FOUR EPISTLES: MIRACLE AT THE FEAST OF PENTECOST: 1, by                 Poet's Biography
First Line: Our folks gone a visiting, reverend sir
Last Line: Was all by one language,—as clear as the sun.
Subject(s): Holy Ghost; Language; Miracles; Religion; Spiritual Life; Holy Spirit; Words; Vocabulary; Theology

OUR folks gone a visiting, Reverend Sir,
Having left me at home here, less able to stir,
I am thinking on matters that lovingly pass'd
Where the squire of the house and I visited last,
At the Vicar's of Bowden, old friend of us two,
And a lover of learning, fair, honest, and true,
Especially such as shall make to appear
Any passage of Scripture more easy and clear.

The Scripture was writ and is oft understood
By persons unlearned, yet pious and good,
Who have much better helps than mere learning can yield;
Which may yet be of use in its own proper field,
If it be but to mend its own faults in a brother,
And correct in one man the mistakes of another,
Or to combat our scruples and fix a true thought
When the head shall confirm what the heart has been taught.

One thing, I remember, that fell in our way
Was "the speaking in tongues on the Pentecost day;"
Which our friend the Divine had conceiv'd in a light,
That, however so thought, does not seem to be right.
All the comments, 'tis true, with which one has met
Concur with his notions about it;—but yet
The mistake is so plain that I wish by some means
To obtain his review of those wonderful scenes.
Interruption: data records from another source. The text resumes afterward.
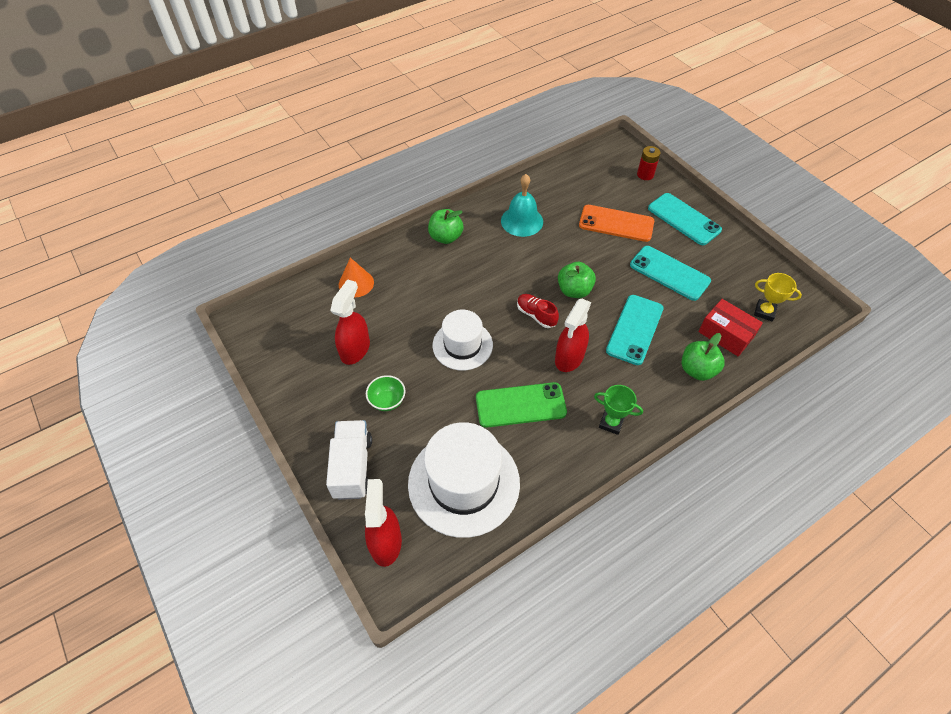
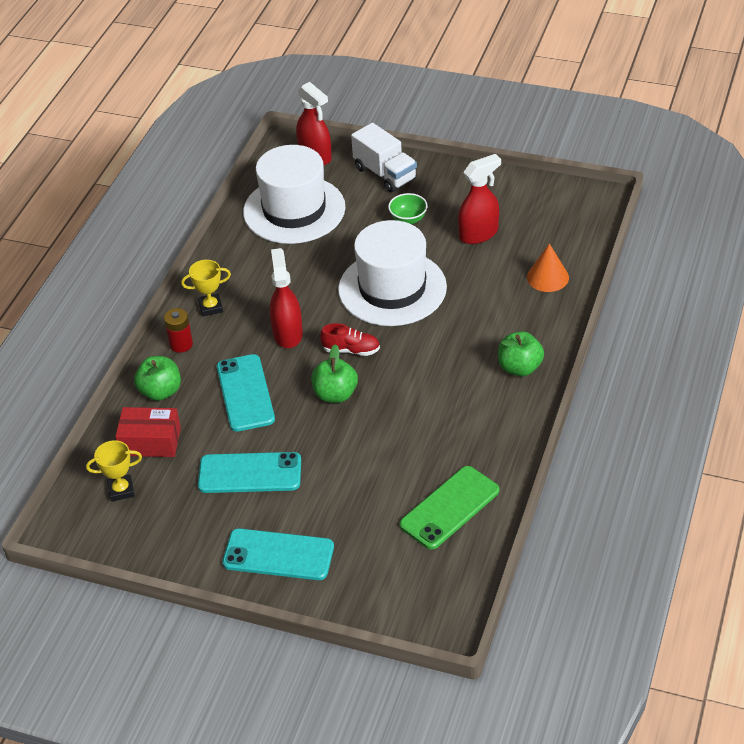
camera: 145 degrees right, 10 degrees down
red spray bottle [330,279,370,365] -> red spray bottle turned 105 degrees counterclockwise [458,154,501,244]
white hat [433,310,493,370] -> white hat [338,220,447,326], size x1.61
green phone [476,382,567,428] -> green phone moved to [400,466,499,549]
turquoise bell [501,174,543,237] -> none
orange phone [579,205,654,242] -> none
green trophy [594,385,643,435] -> yellow trophy [181,260,231,316]
red battery [637,146,661,180] -> red battery moved to [164,308,193,353]

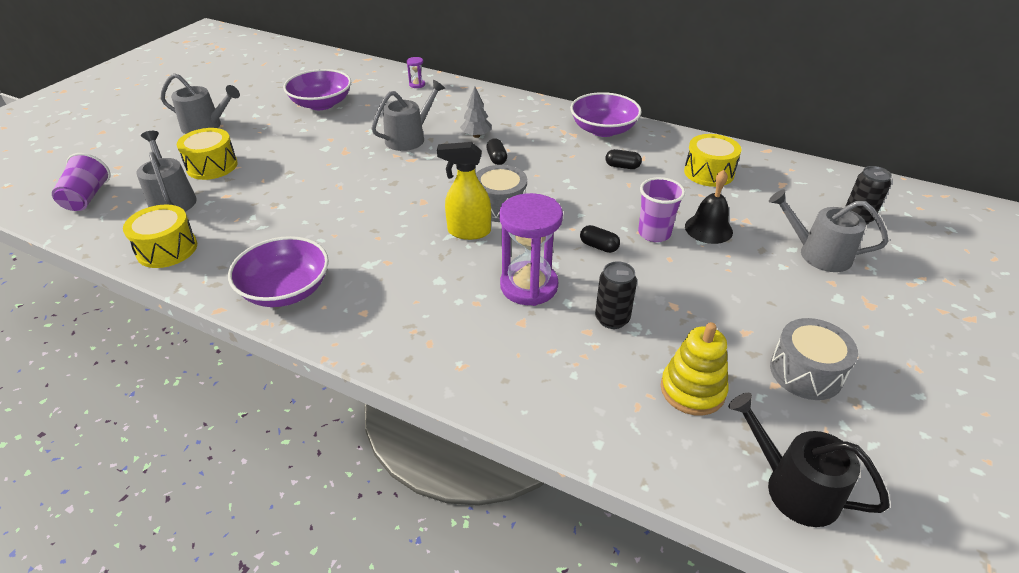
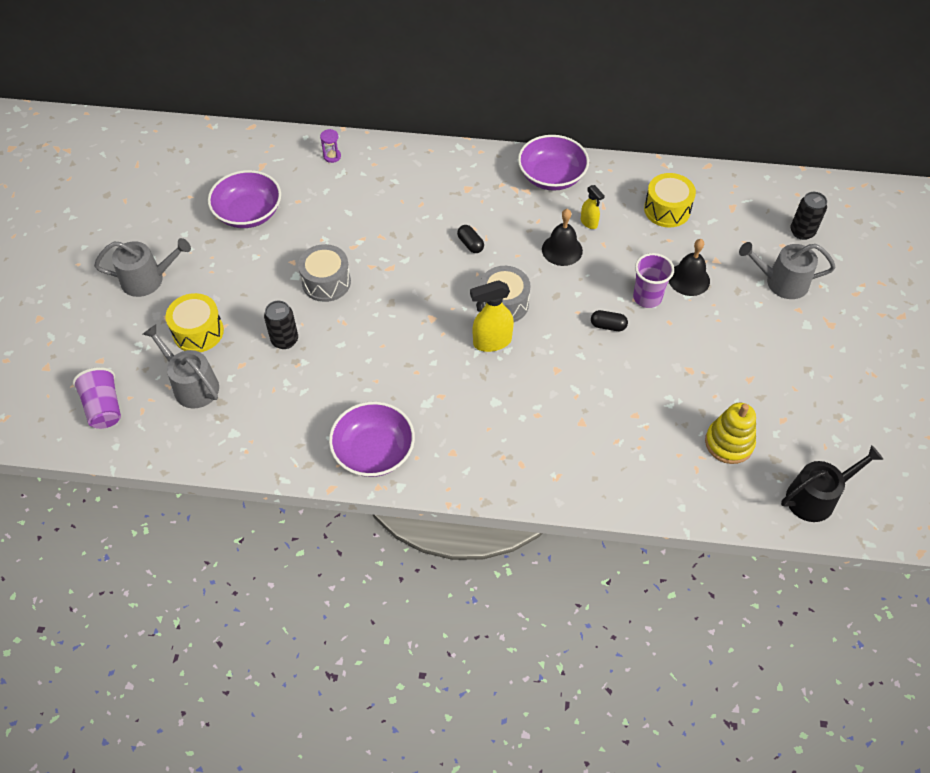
camera: 20 degrees left, 15 degrees up
yellow drum [123,204,197,268] -> none
grey watering can [371,80,445,151] -> none
grey tree [460,86,492,138] -> none
purple hourglass [499,193,563,306] -> none
black can [595,261,637,329] -> black can moved to [264,301,298,349]
black capsule [606,149,642,169] -> yellow spray bottle [581,185,605,229]
black watering can [728,393,890,527] -> black watering can turned 135 degrees clockwise [781,445,883,522]
grey drum [770,318,858,400] -> grey drum moved to [298,244,351,302]
none -> black bell [542,209,583,266]

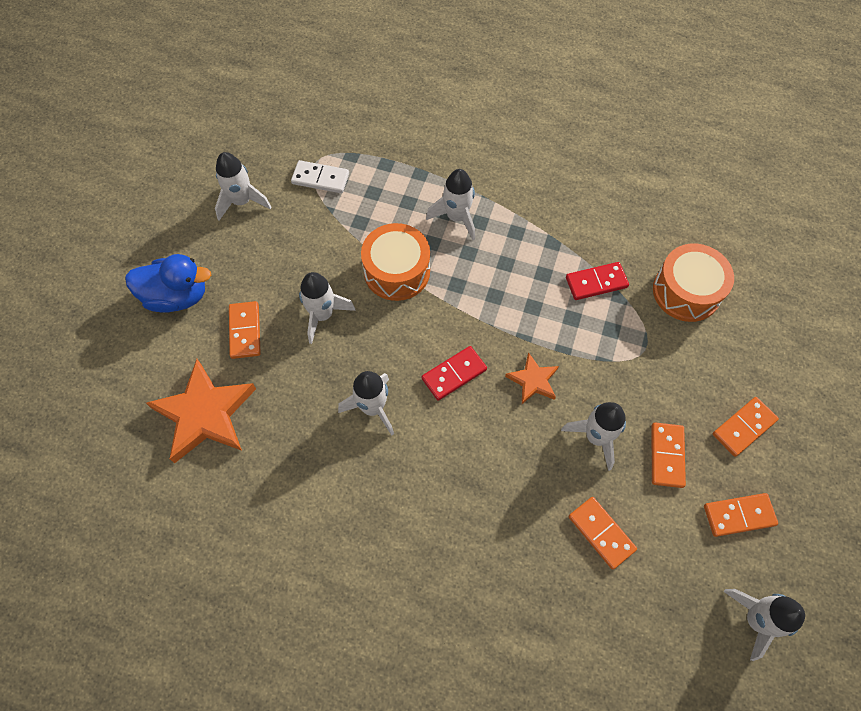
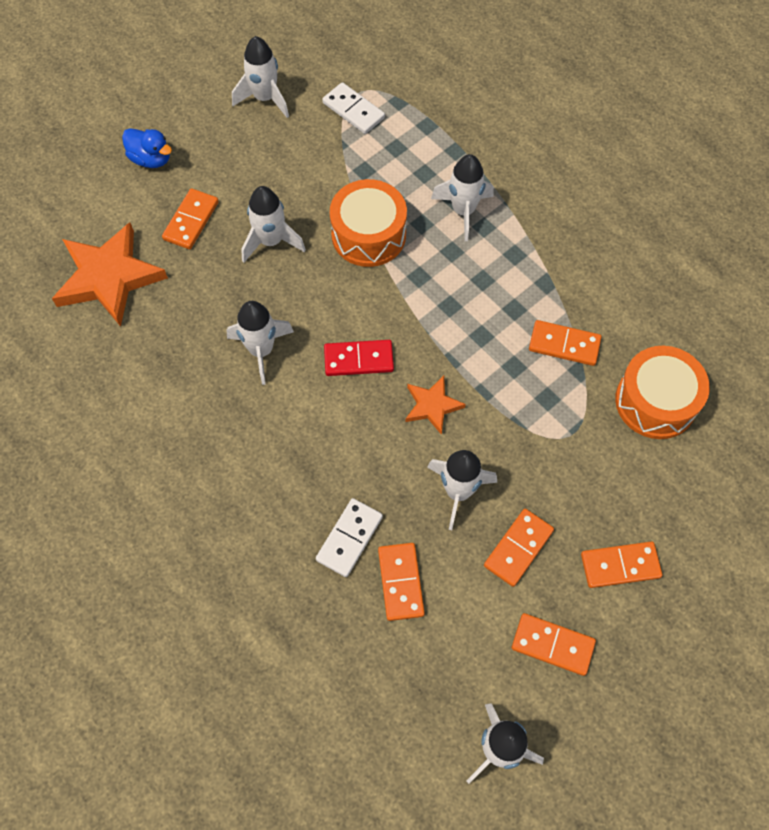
camera: 30 degrees right, 0 degrees up
blue duck [125,254,211,313] -> blue duck [122,128,172,168], size x0.65
red domino [566,262,629,300] -> orange domino [529,320,602,366]
none -> white domino [316,498,383,577]

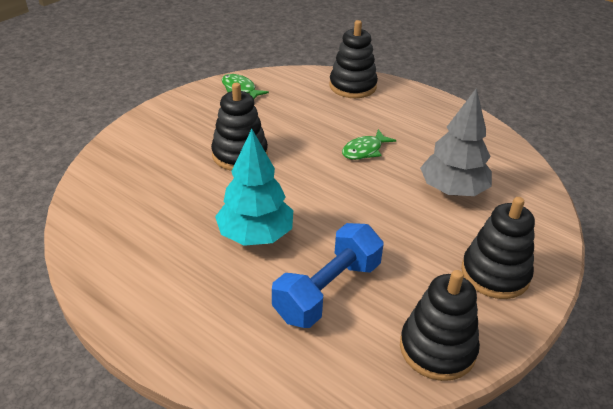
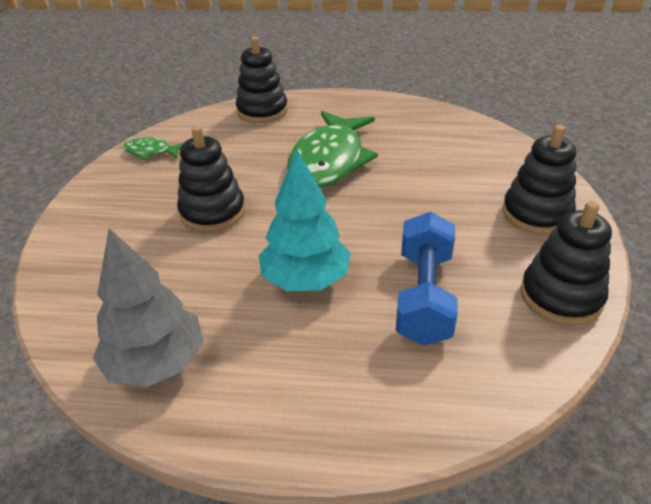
camera: 30 degrees left, 0 degrees up
green fish [342,129,396,160] -> green fish [287,111,378,188], size x2.20
grey tree [420,88,492,196] -> grey tree moved to [93,228,204,388]

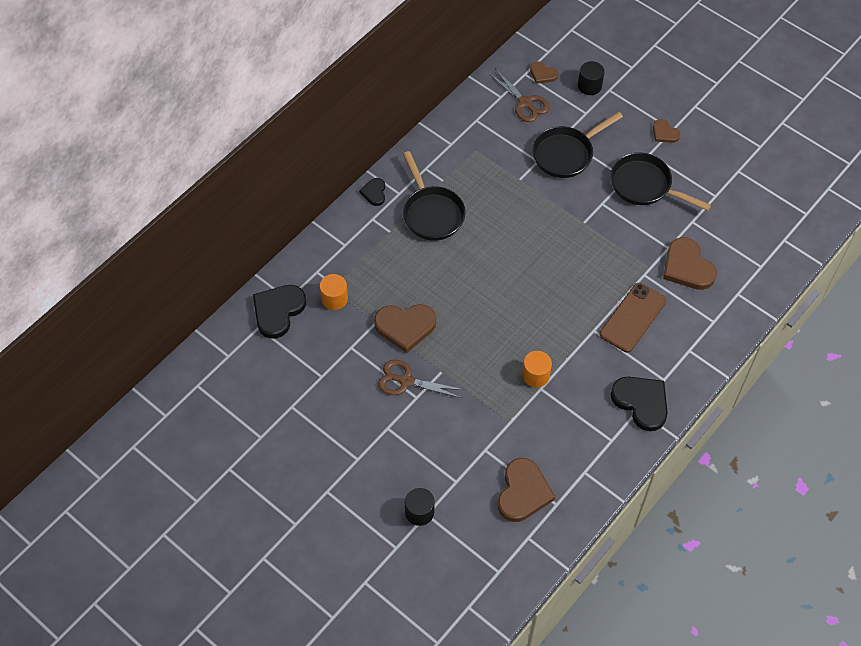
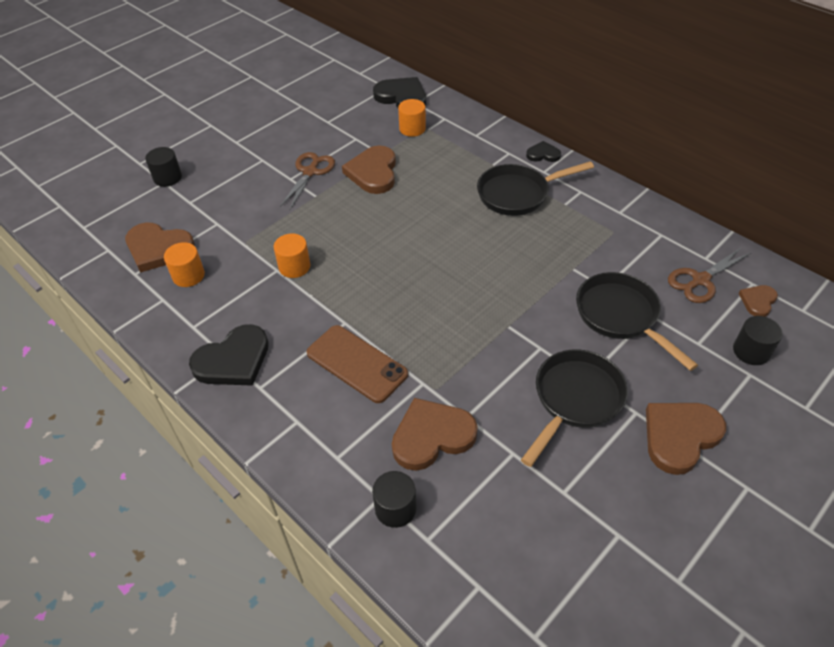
camera: 95 degrees right, 10 degrees down
brown heart [653,119,680,143] -> brown heart [646,403,726,475], size x1.86
none -> orange cylinder [164,242,205,287]
none -> black cylinder [372,471,416,528]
It is not my thought; for I first was appriz'd
Of the thing by a JACOB, too greatly despis'd;
Dipping into whose writings, which little I knew,
Some expression like this was presented to view,—
All languages spoken by PETER in one—
A truth, which the moment I enter'd upon,
All the force of simplicity, fitness, and fact
Extorted assent that I could not retract.

If the honest old Vicar, our visited friend,
To St. Luke's own account will be pleas'd to attend,
I cannot but think that the current conceit
Will yield to solution so clear and complete
Of a number of difficult points, that arise
Upon viewing the text with unprejudic'd eyes;
If SPEAKERS were more than Apostles, and SPOKEN
But to one in fifteen was a sensible token.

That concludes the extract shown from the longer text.